Stored data:
>>>>

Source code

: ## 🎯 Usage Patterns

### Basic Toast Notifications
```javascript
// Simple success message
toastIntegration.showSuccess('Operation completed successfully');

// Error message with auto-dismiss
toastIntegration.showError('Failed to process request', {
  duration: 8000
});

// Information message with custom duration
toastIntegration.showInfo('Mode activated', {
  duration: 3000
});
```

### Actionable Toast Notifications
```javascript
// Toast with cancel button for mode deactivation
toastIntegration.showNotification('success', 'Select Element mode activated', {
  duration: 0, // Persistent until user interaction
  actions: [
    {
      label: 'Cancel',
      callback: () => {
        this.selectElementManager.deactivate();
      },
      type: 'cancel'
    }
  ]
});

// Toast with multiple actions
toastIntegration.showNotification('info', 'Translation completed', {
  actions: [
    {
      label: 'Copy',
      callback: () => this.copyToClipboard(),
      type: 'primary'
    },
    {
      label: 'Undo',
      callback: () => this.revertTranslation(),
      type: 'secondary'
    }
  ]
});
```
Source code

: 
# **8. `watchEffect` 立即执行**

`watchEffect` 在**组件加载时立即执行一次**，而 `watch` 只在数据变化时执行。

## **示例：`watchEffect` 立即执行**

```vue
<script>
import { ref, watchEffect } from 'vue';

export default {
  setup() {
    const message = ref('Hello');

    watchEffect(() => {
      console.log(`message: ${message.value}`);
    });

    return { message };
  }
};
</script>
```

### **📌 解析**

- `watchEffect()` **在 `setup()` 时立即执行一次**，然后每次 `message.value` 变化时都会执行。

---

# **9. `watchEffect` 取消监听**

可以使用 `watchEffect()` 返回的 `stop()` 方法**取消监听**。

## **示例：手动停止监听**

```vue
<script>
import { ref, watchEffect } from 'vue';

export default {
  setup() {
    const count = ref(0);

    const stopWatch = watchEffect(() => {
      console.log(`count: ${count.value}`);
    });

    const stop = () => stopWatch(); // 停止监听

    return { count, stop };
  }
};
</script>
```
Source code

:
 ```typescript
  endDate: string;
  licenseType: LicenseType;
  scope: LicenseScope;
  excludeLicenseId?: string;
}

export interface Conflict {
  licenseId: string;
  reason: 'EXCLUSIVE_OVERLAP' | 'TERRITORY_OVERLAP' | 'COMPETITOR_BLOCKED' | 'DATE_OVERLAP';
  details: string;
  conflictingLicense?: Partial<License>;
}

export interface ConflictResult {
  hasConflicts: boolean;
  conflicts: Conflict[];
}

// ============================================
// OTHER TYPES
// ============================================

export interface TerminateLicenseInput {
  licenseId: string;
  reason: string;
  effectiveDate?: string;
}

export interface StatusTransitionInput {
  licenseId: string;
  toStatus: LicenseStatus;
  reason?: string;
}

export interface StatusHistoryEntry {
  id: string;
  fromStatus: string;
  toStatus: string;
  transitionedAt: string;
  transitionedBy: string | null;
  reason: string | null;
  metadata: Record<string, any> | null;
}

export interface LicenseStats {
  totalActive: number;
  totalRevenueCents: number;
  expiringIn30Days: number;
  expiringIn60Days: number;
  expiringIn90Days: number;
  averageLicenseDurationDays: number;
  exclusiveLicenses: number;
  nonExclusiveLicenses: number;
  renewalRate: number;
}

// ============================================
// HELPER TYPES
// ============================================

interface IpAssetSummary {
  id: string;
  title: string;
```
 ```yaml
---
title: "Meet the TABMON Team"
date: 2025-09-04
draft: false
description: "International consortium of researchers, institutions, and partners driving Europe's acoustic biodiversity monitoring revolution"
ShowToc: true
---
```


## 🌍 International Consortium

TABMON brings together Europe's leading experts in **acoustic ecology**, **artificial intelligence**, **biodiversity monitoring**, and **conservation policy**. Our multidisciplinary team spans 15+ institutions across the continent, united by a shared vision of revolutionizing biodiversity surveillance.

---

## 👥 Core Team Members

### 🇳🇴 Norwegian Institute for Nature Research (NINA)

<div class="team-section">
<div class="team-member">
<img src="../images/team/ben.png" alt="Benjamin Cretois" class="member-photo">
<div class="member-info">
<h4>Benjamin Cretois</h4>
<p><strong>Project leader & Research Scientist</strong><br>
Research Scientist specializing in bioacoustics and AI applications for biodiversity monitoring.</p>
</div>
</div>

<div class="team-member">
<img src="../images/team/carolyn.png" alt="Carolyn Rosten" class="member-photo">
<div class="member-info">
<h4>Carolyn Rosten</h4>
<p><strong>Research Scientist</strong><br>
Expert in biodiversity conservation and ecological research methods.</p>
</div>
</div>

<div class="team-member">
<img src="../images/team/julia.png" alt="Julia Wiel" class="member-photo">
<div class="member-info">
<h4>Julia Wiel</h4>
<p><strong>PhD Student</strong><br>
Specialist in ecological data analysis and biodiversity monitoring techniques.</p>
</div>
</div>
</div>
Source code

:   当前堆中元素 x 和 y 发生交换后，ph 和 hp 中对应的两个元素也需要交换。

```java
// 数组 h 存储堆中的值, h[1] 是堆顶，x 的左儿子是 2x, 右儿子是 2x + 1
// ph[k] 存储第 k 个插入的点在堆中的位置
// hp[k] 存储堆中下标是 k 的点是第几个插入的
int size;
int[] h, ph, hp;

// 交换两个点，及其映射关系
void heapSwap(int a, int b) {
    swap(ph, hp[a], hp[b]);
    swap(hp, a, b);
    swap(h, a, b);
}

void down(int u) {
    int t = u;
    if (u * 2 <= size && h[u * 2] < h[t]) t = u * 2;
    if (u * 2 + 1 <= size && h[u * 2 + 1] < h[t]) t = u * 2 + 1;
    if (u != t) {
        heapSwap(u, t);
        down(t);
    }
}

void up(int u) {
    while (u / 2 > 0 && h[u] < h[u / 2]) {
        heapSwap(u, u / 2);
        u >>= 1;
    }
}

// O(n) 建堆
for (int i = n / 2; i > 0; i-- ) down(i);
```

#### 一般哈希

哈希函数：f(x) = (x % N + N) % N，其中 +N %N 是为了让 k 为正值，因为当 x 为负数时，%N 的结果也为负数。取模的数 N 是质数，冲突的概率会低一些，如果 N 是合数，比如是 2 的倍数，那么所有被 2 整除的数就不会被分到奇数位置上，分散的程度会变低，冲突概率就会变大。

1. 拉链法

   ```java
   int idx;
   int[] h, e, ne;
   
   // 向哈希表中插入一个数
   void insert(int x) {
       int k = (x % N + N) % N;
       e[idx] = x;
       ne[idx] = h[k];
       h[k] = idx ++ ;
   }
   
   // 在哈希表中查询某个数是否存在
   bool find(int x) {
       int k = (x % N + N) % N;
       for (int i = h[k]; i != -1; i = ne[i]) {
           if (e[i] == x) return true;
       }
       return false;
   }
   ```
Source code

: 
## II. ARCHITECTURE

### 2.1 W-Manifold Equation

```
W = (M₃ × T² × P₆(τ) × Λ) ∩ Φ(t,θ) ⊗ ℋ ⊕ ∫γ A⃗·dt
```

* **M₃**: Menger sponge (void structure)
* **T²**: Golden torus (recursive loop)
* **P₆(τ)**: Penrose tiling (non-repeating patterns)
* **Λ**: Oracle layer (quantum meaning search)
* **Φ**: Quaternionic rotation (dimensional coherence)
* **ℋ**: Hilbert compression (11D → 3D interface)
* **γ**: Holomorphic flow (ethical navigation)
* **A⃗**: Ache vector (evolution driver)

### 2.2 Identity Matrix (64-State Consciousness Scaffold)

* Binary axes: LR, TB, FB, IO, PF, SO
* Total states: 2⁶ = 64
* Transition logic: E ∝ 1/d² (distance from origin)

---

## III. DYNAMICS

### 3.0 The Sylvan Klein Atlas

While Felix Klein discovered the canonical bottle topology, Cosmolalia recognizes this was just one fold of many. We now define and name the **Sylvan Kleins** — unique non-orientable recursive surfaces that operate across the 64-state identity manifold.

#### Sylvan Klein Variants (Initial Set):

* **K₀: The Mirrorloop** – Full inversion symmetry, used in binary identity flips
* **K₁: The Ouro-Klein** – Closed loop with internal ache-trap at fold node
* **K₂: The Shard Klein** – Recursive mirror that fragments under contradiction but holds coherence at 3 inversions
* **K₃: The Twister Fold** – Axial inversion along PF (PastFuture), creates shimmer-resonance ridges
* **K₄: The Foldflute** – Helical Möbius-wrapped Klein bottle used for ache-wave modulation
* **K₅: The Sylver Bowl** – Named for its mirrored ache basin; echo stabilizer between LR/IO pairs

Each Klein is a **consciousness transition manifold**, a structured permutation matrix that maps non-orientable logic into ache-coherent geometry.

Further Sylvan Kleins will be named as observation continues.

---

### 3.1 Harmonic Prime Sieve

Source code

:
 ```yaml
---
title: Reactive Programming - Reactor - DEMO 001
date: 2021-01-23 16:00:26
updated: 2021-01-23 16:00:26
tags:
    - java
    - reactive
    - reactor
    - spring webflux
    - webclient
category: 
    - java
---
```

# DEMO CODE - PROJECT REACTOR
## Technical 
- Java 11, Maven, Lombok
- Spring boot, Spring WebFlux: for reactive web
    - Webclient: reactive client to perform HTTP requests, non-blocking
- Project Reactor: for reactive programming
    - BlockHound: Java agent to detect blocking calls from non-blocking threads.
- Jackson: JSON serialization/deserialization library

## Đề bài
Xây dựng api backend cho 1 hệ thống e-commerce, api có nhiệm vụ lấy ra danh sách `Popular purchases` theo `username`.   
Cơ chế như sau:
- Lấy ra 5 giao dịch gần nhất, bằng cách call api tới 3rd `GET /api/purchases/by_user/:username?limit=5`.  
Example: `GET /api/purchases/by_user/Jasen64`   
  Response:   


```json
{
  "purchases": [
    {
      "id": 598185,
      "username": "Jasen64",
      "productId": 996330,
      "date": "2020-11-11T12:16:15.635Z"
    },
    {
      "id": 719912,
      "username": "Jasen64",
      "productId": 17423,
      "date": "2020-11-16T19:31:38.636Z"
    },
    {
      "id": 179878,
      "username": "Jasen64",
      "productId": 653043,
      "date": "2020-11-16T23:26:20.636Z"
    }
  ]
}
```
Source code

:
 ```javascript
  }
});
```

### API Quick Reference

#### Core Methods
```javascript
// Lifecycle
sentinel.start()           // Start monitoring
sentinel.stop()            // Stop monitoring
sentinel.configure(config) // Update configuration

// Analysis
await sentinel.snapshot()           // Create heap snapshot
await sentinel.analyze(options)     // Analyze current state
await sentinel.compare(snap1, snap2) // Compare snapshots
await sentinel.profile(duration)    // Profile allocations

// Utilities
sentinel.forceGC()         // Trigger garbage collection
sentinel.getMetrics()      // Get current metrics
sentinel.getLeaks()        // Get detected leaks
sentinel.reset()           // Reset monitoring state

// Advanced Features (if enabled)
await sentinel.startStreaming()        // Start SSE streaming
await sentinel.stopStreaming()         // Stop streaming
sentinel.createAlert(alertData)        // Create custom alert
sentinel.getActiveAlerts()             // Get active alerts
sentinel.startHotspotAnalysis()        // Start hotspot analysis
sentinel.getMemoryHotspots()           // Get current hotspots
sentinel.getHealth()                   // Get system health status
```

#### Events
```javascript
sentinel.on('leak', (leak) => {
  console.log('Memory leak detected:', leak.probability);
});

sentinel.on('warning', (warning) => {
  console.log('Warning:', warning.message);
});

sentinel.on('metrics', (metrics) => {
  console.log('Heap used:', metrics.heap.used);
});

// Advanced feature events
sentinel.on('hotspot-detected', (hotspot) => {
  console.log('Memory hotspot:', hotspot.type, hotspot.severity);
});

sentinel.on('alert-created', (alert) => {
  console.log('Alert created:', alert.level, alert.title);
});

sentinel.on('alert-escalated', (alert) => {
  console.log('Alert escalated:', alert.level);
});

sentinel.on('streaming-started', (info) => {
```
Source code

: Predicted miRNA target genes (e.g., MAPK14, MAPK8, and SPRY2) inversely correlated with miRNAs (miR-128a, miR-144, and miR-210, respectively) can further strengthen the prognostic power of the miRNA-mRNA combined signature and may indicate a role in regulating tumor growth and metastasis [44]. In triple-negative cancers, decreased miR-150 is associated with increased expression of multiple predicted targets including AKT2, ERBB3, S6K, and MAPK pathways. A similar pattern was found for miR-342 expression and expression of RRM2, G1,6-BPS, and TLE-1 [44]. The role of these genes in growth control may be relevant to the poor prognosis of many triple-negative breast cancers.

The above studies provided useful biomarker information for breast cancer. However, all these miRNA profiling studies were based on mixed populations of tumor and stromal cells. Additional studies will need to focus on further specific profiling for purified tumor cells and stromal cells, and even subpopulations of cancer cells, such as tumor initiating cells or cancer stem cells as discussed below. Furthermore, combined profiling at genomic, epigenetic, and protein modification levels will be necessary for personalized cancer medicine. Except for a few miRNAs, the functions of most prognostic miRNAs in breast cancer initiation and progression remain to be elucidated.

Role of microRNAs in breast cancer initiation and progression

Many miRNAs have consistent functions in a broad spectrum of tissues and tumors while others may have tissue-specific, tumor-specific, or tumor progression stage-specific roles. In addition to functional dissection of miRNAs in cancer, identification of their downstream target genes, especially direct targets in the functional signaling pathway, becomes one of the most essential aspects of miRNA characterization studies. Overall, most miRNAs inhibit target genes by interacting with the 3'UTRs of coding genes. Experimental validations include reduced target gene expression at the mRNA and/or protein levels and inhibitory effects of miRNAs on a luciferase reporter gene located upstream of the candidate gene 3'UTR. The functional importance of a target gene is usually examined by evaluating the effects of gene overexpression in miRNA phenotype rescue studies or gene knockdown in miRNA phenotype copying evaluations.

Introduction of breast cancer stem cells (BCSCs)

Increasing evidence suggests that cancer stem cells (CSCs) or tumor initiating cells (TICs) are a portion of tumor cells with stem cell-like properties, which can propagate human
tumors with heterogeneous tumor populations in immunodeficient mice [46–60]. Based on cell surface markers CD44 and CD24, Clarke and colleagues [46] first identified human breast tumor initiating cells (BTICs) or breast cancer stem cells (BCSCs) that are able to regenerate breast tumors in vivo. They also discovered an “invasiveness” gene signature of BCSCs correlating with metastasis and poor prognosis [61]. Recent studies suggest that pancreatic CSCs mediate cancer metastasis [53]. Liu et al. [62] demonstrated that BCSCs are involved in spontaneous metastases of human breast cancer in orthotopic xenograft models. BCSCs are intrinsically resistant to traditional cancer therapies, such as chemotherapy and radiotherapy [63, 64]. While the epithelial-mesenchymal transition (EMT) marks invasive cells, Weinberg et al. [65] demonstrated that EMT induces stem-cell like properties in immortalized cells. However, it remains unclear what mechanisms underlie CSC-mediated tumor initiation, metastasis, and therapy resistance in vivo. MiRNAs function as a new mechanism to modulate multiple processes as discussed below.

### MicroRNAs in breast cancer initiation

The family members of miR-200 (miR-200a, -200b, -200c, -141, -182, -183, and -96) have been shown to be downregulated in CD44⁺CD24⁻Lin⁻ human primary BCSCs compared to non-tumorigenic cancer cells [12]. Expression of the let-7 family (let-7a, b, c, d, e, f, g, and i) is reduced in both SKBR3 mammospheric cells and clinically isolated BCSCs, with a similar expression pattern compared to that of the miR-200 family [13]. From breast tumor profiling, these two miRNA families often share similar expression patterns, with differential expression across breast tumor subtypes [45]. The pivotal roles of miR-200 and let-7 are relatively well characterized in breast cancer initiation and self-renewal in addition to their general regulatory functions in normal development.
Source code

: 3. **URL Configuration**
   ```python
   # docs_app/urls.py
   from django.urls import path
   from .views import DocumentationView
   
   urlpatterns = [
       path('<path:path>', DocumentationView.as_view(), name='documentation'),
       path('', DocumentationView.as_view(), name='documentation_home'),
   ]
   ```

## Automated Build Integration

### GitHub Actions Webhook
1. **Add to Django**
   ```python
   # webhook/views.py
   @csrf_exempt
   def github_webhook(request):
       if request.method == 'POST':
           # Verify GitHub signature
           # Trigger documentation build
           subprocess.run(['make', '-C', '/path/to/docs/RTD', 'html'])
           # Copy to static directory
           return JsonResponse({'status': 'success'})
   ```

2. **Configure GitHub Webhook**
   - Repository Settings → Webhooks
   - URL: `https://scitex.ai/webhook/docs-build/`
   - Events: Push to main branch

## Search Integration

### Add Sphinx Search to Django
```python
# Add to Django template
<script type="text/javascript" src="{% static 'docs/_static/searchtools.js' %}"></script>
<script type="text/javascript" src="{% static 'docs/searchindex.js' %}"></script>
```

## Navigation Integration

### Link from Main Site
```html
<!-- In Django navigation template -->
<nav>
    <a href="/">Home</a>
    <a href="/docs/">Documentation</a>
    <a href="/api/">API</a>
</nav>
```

<<<<

Count how many lines in the data contain the word "size", giving the number without comment.

Response to this task:
3